The Enterprise Investment Programme and the National Foundry Technology Network will also be launched in July, to help domestic firms become more competitive and take greater advantage of the massive public investment programme.
Motor industry development
Mpahlwa added that moves were afoot to help double the size of South Africa’s automotive sector in particular, which has been a key job-creating industry.
As a result of the Motor Industry Development Programme (MIDP), the sector had almost doubled in size since 2005, with a ten-fold growth in automobile exports, he said.
The department believes it is possible to again double this figure by 2020, and is currently reviewing the MIDP, which is set to expire in 2012. It is also in the process of developing a Vision 2020 strategy to provide ongoing support to the industry.
However, Mpahlwa said the industry would be expected to provide a “quid pro quo” for government’s base support by accelerating its levels of productivity growth and fundamentally deepening the automotive component industry in South Africa.
To support this deepening of component capabilities, the department had begun rolling out a three-year supplier development programme through the Automotive Industry Development Centre.

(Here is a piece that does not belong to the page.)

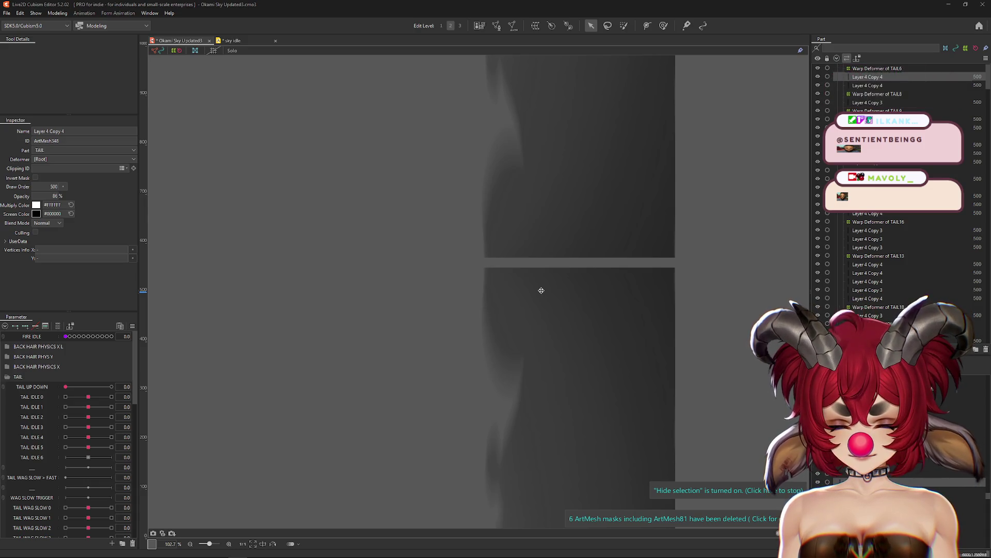
Zoom to the Layer 4 Copy 4 tail strip and enter Mesh Edit mode.
scroll(549, 280, down, 6)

The revised architecture of this programme would be announced in August, he said, adding that the country was encouraged by the strong recent foreign investment in the country’s car-making sector.
Other key sectors
With forestry being another key element of the country’s industrial plan – and of the Accelerated and Shared Growth Initiative (Asgi-SA) – an agreement was reached with the Department of Water Affairs and Forestry to fast track the issuing of water licences.
Mpahlwa said this would allow for increased forestation in area much in need of jobs, such as the Eastern Cape province, with the planting of an additional 3 000 hectares this year, followed by 8 000 hectares next year and a further 10 000 hectares 2010.
Business Process Outsourcing, another key element of the Asgi-SA initiative, was already showing substantial success, he said, with nine projects already approved, generating over 9 000 jobs.
The department was also working with the National Treasury to provide a package of R5-billion in tax incentives to support “non-traditional” tourism areas by the end of this year.